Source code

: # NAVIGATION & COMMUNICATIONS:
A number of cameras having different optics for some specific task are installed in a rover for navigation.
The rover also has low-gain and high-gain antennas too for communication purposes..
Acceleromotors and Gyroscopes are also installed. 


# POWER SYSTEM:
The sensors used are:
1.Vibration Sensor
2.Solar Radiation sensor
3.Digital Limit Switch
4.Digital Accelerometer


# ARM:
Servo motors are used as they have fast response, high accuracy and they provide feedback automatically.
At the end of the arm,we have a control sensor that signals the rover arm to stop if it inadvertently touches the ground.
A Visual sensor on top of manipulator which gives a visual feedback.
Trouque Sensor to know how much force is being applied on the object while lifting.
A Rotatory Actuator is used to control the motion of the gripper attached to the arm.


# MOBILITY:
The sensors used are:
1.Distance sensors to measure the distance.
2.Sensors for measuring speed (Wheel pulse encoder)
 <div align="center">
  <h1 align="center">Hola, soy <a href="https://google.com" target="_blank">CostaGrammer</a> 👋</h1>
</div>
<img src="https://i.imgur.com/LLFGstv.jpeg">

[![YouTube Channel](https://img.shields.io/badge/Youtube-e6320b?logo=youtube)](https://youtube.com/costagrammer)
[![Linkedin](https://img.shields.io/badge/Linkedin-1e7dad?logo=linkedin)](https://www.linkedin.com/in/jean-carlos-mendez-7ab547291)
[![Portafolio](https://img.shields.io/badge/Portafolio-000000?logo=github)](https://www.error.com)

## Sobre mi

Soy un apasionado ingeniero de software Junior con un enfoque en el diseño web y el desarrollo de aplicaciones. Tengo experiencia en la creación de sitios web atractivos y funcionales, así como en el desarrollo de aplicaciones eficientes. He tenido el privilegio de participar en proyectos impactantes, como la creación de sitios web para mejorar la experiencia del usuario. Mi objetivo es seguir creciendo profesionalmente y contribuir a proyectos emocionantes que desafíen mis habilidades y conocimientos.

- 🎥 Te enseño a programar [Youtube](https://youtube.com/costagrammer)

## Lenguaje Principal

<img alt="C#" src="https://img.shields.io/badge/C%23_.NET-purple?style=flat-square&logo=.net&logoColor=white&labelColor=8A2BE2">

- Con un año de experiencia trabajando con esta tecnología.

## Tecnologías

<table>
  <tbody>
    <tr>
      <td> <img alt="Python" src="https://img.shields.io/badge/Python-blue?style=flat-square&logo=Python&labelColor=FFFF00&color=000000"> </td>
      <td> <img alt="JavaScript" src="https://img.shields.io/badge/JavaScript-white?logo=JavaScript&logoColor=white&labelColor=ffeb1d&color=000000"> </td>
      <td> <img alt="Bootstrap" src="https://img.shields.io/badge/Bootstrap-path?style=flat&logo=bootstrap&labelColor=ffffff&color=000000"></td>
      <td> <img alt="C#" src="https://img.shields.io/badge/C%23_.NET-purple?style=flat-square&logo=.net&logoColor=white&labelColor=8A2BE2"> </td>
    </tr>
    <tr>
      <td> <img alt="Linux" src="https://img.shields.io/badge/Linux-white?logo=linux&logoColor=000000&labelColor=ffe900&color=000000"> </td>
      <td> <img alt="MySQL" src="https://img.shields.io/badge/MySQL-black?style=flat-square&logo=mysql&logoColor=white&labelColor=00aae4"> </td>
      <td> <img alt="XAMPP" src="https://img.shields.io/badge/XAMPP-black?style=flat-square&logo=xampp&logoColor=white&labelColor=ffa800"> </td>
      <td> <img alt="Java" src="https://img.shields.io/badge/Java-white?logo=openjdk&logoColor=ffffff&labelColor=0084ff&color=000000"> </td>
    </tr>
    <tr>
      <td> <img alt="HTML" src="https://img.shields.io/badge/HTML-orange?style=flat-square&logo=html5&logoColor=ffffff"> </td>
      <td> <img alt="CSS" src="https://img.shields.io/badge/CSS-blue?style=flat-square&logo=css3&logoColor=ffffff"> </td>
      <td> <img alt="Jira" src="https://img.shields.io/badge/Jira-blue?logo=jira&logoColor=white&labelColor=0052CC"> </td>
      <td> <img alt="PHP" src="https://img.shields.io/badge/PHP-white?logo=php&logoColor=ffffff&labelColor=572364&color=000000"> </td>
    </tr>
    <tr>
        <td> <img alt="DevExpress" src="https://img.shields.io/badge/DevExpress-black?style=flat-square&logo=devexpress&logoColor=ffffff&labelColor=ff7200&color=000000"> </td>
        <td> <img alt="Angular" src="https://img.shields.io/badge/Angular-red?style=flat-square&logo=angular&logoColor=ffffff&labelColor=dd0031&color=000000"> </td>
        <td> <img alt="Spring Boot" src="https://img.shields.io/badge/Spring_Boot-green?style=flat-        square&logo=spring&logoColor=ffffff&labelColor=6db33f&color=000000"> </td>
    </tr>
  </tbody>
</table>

--*--

### [AIM OF THE TASK]
Among the lines of the listing, count those containing the word "also". Answer with the count alone.

### [SOLUTION BELOW]
2